Burkina Faso
Unité - Progrès - Justice
Archives
 
 
 
 
 
 
 

Actualités

La Représentation nationale donne quitus à l’exécutif pour ratifier par voie d’ordonnance les accords et les conventions de financement et l’amendement de Kigali au protocole de Montréal

Deux projets de loi étaient soumis au vote des députés le mardi 20 mars 2018 à l’hémicycle. Il s’agit du : « projet de loi portant habilitation du gouvernement à ratifier par voie d’ordonnance les accords et conventions de financement conclus entre le Burkina Faso et les partenaires techniques et financiers » et du « projet de loi portant autorisation de ratification de l’amendement de Kigali au protocole de Montréal à des substances qui appauvrissent la couche d’ozone, adopté le 15 Octobre 2016 à Kigali lors de la XXVIIIème conférence des Etats parties au protocole de Montréal ». Ces deux textes de loi ont été adoptés à l’unanimité des 108 votants.

En autorisant le gouvernement à ratifier par voie d’ordonnance les accords et conventions de financement conclus entre le Burkina Faso et les partenaires techniques et financiers, la Représentation nationale permet de réduire les délais d’obtention des documents juridiques, de mobiliser à bonne date les moyens de couverture du besoin de financement du budget de l’Etat, d’éviter le paiement des commissions d’engagement consécutives à des tirages et à des décaissements non effectués dans les délais, d’assurer la prévisibilité et la disponibilité des ressources convenues entre le gouvernement et les PTF, d’améliorer de manière significative les performances économiques et financières, de respecter les engagements pris envers la communauté internationale en matière d’efficacité de l’aide.
Le rapporteur général de la commission des finances et du budget (COMFIB), affectataire de ce dossier a présenté à la plénière la synthèse des travaux de la commission.
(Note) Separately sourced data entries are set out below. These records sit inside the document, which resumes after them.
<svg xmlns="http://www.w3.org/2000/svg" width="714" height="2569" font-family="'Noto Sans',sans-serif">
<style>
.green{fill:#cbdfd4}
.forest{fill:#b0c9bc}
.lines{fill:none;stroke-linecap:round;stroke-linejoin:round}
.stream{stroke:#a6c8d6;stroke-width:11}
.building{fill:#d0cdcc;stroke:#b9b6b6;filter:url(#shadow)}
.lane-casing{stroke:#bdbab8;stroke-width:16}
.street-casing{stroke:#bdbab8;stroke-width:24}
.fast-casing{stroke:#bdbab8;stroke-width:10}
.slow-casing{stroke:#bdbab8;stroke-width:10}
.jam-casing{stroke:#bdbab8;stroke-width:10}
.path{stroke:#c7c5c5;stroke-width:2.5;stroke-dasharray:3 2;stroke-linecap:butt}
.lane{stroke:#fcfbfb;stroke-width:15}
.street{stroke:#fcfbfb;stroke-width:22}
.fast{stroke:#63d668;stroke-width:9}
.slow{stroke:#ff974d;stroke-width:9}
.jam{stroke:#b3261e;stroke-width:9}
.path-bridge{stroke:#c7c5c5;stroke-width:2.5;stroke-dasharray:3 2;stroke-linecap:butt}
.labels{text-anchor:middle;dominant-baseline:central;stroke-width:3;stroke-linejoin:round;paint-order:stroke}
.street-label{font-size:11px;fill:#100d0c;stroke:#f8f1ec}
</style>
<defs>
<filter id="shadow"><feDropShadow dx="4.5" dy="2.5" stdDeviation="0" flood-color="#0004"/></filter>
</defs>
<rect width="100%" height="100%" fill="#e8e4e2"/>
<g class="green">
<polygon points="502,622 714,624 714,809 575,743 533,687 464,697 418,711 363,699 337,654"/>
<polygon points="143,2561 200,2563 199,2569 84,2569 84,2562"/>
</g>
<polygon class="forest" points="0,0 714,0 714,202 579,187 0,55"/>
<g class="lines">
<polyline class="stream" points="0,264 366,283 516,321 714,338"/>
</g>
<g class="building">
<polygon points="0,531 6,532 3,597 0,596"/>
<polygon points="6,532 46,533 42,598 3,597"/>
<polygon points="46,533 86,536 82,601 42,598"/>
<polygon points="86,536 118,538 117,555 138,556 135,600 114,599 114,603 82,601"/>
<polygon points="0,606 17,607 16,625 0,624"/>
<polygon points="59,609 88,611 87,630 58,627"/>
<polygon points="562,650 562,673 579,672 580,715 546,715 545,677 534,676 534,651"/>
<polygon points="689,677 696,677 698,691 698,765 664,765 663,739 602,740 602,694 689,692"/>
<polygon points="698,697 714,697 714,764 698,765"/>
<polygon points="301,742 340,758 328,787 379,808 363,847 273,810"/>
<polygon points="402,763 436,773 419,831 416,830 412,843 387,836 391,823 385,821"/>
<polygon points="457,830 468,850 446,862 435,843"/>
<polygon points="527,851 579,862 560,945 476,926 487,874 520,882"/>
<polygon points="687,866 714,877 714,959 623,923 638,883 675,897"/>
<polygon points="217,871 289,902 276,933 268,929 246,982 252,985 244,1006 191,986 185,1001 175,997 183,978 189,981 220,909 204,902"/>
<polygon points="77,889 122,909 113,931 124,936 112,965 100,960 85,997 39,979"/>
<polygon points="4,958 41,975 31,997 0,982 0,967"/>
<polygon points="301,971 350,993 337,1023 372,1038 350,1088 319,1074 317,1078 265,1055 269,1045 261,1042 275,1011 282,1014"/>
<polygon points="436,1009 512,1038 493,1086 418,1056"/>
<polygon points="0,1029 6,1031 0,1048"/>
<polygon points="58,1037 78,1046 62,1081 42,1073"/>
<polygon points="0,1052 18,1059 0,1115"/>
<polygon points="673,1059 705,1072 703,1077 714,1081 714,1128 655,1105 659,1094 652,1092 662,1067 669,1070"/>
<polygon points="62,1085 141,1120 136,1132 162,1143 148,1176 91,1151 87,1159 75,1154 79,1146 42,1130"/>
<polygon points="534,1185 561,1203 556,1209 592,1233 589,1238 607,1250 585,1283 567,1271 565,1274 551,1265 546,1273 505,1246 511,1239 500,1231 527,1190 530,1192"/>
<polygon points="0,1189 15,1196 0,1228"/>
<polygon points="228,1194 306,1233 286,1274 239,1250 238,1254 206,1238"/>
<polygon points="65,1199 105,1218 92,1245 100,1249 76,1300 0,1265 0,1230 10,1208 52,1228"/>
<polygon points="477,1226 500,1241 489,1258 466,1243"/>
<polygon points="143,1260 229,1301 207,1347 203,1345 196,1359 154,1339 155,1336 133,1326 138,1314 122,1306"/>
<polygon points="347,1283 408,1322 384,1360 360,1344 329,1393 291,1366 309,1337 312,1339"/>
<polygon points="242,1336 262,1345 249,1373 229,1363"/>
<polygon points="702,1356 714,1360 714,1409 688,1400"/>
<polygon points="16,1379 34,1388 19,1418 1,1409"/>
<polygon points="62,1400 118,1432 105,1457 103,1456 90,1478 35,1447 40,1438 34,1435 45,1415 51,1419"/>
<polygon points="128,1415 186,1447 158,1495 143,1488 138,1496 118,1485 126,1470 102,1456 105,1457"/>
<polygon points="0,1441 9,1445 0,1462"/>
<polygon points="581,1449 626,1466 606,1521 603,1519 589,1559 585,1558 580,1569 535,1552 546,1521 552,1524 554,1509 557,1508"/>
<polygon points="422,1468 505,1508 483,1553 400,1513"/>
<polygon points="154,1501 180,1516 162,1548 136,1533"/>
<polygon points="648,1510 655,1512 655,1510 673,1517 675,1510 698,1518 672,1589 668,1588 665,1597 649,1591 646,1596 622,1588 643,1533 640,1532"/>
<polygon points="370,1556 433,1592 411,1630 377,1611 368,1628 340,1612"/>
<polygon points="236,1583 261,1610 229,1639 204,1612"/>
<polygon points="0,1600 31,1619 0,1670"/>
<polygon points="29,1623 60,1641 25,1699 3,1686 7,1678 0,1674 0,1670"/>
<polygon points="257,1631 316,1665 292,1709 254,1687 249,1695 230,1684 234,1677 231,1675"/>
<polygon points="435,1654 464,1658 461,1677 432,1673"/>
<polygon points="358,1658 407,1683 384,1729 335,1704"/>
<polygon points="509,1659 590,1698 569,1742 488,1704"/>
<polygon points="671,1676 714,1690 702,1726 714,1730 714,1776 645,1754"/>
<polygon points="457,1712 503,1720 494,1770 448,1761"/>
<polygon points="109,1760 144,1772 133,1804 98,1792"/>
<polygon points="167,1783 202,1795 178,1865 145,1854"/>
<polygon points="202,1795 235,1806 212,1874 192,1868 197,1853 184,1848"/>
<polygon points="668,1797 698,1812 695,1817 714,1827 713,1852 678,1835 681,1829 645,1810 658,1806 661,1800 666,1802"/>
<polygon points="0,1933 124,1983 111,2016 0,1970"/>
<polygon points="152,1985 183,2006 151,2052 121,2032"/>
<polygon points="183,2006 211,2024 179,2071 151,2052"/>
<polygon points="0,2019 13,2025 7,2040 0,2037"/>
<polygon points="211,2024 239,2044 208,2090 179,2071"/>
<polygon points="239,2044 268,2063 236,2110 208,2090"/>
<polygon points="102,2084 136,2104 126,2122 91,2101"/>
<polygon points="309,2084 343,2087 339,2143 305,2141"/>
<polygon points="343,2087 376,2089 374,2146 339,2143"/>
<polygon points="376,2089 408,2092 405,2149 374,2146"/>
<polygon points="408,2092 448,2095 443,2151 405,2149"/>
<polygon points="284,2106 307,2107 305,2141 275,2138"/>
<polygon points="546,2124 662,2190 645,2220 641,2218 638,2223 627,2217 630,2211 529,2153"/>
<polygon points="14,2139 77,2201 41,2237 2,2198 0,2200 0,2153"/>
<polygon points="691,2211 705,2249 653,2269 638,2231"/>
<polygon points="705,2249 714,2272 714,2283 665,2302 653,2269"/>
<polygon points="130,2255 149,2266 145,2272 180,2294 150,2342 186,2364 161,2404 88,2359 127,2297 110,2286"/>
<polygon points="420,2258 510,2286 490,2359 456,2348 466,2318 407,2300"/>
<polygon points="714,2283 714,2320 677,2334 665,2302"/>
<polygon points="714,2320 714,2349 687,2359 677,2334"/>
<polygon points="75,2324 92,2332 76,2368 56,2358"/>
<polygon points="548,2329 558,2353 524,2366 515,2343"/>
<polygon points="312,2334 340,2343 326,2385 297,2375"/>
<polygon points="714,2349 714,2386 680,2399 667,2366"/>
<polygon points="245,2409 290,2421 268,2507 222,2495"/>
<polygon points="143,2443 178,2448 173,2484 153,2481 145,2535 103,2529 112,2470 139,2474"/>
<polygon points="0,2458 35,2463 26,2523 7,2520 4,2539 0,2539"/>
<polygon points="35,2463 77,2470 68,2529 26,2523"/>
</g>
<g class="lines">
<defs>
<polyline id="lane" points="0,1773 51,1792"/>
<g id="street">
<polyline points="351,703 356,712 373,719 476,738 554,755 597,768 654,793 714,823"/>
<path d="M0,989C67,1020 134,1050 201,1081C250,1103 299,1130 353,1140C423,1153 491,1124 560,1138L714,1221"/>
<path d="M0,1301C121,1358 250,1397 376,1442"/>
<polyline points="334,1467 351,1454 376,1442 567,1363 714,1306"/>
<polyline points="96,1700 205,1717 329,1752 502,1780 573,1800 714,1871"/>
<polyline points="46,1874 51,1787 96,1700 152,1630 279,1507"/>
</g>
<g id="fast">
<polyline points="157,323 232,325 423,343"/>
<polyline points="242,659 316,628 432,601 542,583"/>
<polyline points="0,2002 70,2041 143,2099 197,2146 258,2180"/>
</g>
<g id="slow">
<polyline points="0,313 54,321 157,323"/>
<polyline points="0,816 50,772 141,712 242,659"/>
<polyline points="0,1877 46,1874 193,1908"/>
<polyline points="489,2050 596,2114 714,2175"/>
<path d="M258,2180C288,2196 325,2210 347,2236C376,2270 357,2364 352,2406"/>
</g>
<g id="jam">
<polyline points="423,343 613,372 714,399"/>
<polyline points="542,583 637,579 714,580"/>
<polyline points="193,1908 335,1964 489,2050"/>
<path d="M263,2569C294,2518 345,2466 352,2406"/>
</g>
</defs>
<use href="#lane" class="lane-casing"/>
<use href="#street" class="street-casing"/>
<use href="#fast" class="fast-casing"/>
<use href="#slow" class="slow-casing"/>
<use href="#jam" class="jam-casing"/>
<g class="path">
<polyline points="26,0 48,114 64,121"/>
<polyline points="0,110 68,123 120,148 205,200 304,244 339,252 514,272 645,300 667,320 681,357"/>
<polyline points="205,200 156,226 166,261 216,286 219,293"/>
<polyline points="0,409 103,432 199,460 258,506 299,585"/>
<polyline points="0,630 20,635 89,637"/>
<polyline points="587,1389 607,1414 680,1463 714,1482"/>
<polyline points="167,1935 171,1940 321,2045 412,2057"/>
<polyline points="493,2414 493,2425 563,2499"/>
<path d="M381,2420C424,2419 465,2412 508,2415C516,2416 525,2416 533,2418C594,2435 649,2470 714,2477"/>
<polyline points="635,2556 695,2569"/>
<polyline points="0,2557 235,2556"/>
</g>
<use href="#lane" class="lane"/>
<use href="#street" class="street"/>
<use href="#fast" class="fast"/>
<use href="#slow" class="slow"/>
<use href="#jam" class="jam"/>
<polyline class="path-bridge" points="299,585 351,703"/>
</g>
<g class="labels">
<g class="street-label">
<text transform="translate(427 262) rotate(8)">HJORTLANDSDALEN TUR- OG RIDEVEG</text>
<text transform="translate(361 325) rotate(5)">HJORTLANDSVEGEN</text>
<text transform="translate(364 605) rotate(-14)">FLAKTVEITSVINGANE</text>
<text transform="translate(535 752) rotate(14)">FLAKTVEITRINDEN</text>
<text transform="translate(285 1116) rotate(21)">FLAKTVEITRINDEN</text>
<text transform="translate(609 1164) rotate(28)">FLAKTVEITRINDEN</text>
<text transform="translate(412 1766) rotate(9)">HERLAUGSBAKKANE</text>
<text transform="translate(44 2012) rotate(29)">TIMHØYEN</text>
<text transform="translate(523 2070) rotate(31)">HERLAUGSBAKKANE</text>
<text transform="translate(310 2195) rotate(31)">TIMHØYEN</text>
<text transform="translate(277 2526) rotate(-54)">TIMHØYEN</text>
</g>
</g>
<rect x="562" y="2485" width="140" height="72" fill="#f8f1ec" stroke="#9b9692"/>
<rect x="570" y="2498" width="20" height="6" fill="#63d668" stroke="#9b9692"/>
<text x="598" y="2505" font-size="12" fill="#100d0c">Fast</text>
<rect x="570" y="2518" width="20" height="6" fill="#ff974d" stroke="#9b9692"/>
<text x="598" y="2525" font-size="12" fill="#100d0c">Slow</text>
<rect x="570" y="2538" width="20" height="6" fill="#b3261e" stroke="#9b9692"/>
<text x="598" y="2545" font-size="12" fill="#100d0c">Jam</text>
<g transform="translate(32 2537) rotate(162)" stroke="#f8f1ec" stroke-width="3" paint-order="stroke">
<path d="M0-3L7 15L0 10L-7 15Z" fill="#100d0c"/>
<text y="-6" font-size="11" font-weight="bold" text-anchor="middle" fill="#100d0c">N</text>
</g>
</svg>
K. Bassirou Ly a indiqué que « les résultats obtenus avec les lois d’habilitation antérieures confortent davantage dans la position quant au bien-fondé de cette loi, au regard du bénéfice de gain de temps dans la ratification des accords et conventions de financement de nos projets et programmes de développement et la mobilisation rapide des ressources ».
Quelques préoccupations ayant trait aux délais de mise en œuvre de cette loi, ont été émises par les députés. Madame Edith Clémence Yaka ministre délégué auprès de l’économie et des finances, représentant le gouvernement a rassuré l’Assemblée nationale que le travail sera améliorer et que des efforts supplémentaires seront déployés. Le projet de loi a été adopté à l’unanimité des 108 votants.
Le second projet de loi : « relatif au projet de loi portant autorisation de ratification de l’amendement de Kigali au protocole de Montréal à des substances qui appauvrissent la couche d’ozone, adopté le 15 Octobre 2016 à Kigali lors de la XXVIIIème conférence des Etats parties au protocole de Montréal » a été présenté par la commission des affaires étrangères et des burkinabè de l’étranger (CAEBE). La ratification de ce projet de loi permettra de faciliter l’accès aux données scientifiques sur l’évolution de substances appauvrissant la couche d’ozone et les gaz à effet de serre, de s’équiper en technologies de pointe, de renforcer les capacités des acteurs du secteur du froid, de la climatisation et de l’efficacité énergétique spécifique à ce secteur, l’accompagnement du fond multilatéral du Protocole de Montréal, l’accès aux mécanismes de financement institués dans le cadre du Protocole pour appuyer les pays membres en développement.
La commission du développement économique de l’environnement et des changements climatiques (CODECC) a elle, été saisie pour avis. Le gouvernement était représenté par Batio Nestor Bassière, ministre de l’économie verte et du changement climatique. Le ministre a fait face aux préoccupations des députés notamment l’impact qu’aura cette ratification sur le Burkina et sa contribution dans la prévention de la couche d’ozone, les mesures prises par le gouvernement pour lutter contre l’importation de carburant de mauvaise qualité. Pour le ministre de l’économie verte et du changement climatique : « au-delà des questions politiques, chacun de nous a sa partition à jouer pour ce qui concerne les questions de l’environnement ».
Ce texte de loi a été également adopté à l’unanimité.